Re: [RFC PATCH 3/3] sched: Implement shared wakequeue in CFS

From: Peter Zijlstra
Date: Thu Jun 22 2023 - 06:59:11 EST


On Wed, Jun 21, 2023 at 03:34:45PM -0500, David Vernet wrote:
> On Wed, Jun 21, 2023 at 04:20:20PM +0200, Peter Zijlstra wrote:
> > On Tue, Jun 13, 2023 at 12:20:04AM -0500, David Vernet wrote:
> > > +struct swqueue {
> > > + struct list_head list;
> > > + spinlock_t lock;
> > > +} ____cacheline_aligned;
> >
> > I'm thinking you can shard this just fine, it makes that pop() needs to
> > iterate all shards, but that shouldn't be a problem, and it would still
> > only need to take a single lock.
>
> Is the idea here to have multiple sharded queues per LLC, with a single
> lock protecting them?

No, each shard will have it's own lock, each shard it's own cacheline.

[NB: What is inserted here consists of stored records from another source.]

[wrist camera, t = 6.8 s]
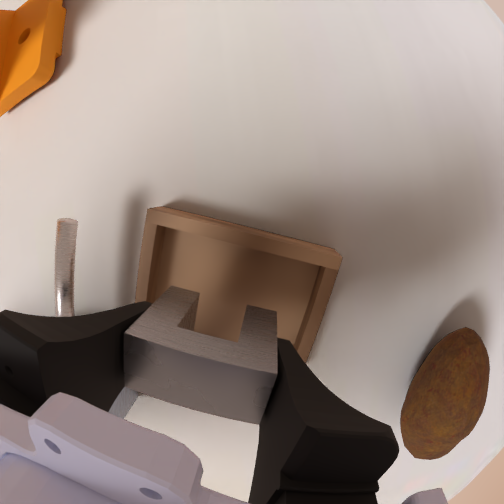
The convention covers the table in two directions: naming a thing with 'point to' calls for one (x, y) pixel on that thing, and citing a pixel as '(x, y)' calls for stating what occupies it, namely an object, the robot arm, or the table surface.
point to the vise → (65, 295)
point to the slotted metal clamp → (202, 359)
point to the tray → (237, 274)
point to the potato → (446, 395)
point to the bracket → (29, 48)
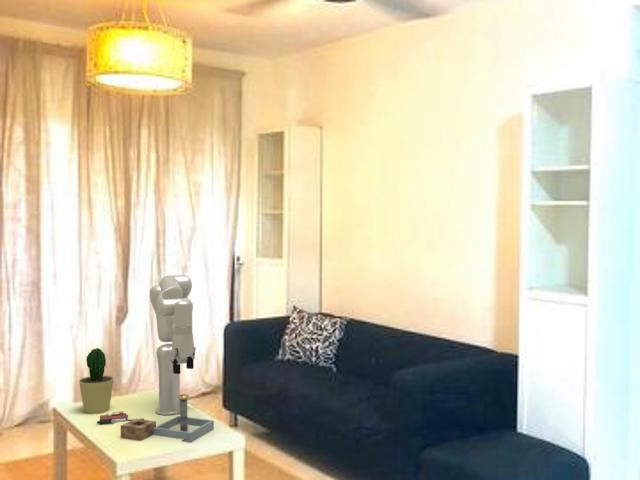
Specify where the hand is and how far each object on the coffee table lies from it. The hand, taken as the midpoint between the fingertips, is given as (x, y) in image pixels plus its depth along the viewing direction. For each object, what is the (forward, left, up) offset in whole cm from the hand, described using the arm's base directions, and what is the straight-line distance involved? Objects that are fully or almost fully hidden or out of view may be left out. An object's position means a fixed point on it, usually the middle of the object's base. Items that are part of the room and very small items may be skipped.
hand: (183, 371), depth 275 cm
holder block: (+12, -14, -26) cm, 32 cm away
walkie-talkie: (-3, -35, -27) cm, 44 cm away
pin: (0, 0, -25) cm, 25 cm away
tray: (0, 0, -26) cm, 26 cm away
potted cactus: (-13, -57, -26) cm, 64 cm away
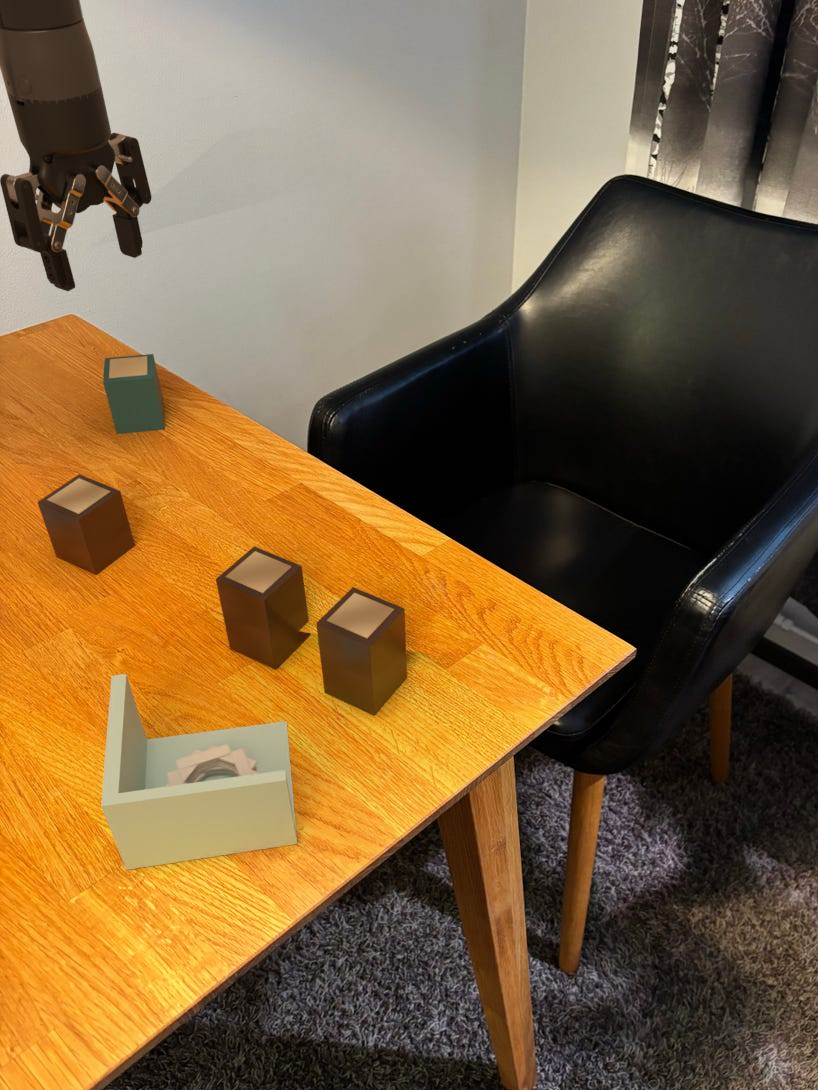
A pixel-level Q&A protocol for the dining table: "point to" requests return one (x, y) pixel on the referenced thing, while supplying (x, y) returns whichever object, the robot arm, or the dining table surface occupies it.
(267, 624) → the walnut block
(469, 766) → the dining table surface
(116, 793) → the l-shaped corner panel
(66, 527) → the walnut block
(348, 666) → the walnut block
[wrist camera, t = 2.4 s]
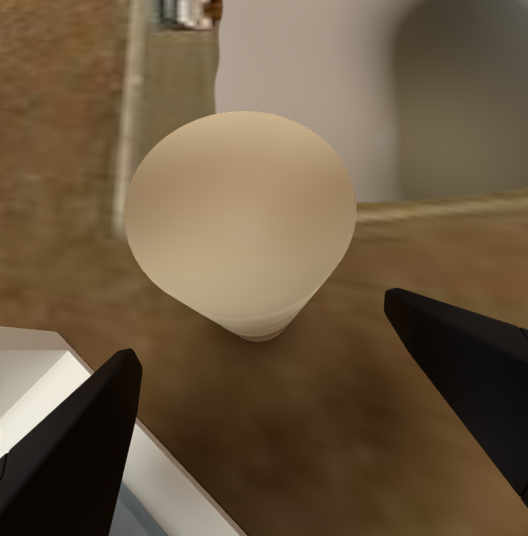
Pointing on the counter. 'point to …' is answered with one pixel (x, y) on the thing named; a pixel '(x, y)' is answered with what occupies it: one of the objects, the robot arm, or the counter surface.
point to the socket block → (132, 517)
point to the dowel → (241, 218)
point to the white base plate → (142, 443)
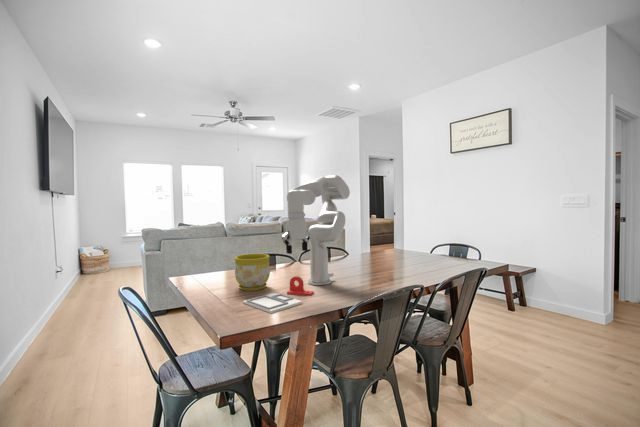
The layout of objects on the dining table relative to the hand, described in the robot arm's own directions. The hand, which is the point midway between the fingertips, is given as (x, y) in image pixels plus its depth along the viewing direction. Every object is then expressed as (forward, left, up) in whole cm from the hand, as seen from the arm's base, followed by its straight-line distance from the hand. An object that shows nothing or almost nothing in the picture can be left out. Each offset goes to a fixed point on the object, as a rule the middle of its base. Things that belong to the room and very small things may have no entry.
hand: (297, 252), depth 159 cm
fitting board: (+17, +2, -20) cm, 27 cm away
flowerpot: (+8, -27, -21) cm, 34 cm away
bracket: (-1, 0, -21) cm, 21 cm away
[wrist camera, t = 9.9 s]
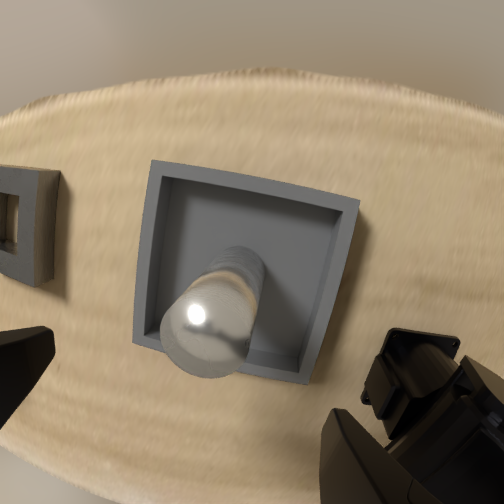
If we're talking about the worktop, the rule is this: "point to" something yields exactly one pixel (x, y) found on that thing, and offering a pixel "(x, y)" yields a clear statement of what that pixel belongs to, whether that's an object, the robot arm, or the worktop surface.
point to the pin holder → (29, 223)
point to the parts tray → (255, 238)
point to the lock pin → (215, 315)
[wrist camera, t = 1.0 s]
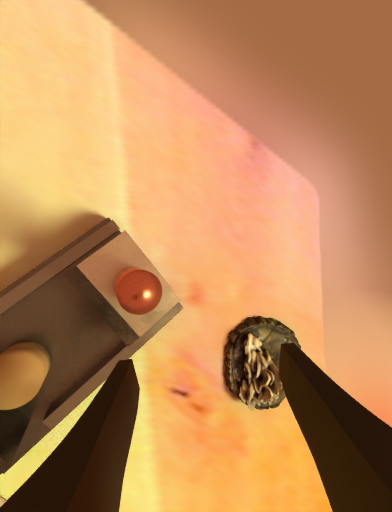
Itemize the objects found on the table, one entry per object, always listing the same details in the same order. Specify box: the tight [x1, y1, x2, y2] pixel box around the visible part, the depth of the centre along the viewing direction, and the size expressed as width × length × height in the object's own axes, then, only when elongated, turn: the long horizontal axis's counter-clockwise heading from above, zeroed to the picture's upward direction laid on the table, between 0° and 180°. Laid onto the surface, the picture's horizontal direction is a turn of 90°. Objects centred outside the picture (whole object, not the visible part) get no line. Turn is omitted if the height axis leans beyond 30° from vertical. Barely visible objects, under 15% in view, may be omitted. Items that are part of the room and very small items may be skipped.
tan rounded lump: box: [0, 342, 51, 410], centre depth 19 cm, size 4×4×3 cm
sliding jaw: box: [63, 231, 181, 347], centre depth 20 cm, size 6×8×8 cm
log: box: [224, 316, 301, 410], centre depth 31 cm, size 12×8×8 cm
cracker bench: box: [0, 218, 183, 474], centre depth 20 cm, size 20×12×6 cm, turn 129°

> Or did I misunderstand your suggestion entirely?

Yup, so each shard is basically the above struct, whole cacheline with a
lock and list. Then on enqueue we hash to a shard (possibly based on cpu
-- this gives the least amount of bounces) and stick it on.

Then on pop we iterate the shards, the first non-empty shard gets the
lock taken, and pop'ed. If you start iteration based on the cpu->shard
map used for enqueue you can even get a sense of 'locality' depending on
the mapping.

So pop is O(n) in shards, but on average will only take a single lock --
there is an obvious race where it might see a non-empty queue, but race
on lock and find the queue empty once acquired, but meh.

> > I'm thinking 4 or 8 shards should be plenty, even for Intel LLC.
> >
> > > #ifdef CONFIG_SMP
> >
> > > +static struct task_struct *swqueue_pull_task(struct swqueue *swqueue)
> > > +{
> > > + unsigned long flags;
> > > +
> > > + struct task_struct *p;
> > > +
> > > + spin_lock_irqsave(&swqueue->lock, flags);
> > > + p = list_first_entry_or_null(&swqueue->list, struct task_struct,
> > > + swqueue_node);
> > > + if (p)
> > > + list_del_init(&p->swqueue_node);
> > > + spin_unlock_irqrestore(&swqueue->lock, flags);
> > > +
> > > + return p;
> > > +}
> >
> > Would this not normally be called pop() or somesuch?
>
> Yes, I'll improve the name in the next iteration. swqueue_dequeue() and
> swqueue_enqueue() seem like the most canonical. Let me know if you have another
> preference.

Well, there's two layers intermixed here, which is, I think, what gave
rise to the whole wonky naming.

If you implement the queue primitives as: push, pop, del
and then build, using them, the scheduler primitives: enqueue, dequeue,
pick, things should become saner.

> > > + if (!task_wakeup || task_migrated || p->nr_cpus_allowed == 1)
> > > + return;
> >
> > Elsewhere you mentioned heuristics, this smells like them. This and the
> > is_cpus_allowed() thing makes you loose plenty of opportunities.
>
> Yeah fair enough, these certainly are heuristics as well.
>
> I thought it best to try and avoid swqueue getting in the way of
> select_task_rq_fair() (at least to start out with), but we could always
> remove that and run other experiments to see how it does.

So, part of the problem is that you might be hooking at the wrong level
(see also my earlier email about the queue only containing running tasks
and none of the ready tasks).

If you were to hook at the __{en,de}queue_entity() level you'll
automagically dequeue running tasks and enqueue any ready tasks. OTOH
you get to deal with the problem that not all entities are tasks, but
that shouldn't be too hard.

Also, you end up with more enqueue/dequeue -- so that might hurt.

Also, at this point you're nr_cpus/N away from simply scanning the
runqueues and pulling things from non-empty runqueues. But for large
nr_cpus and smallish N it might be a win over-all. Dunno..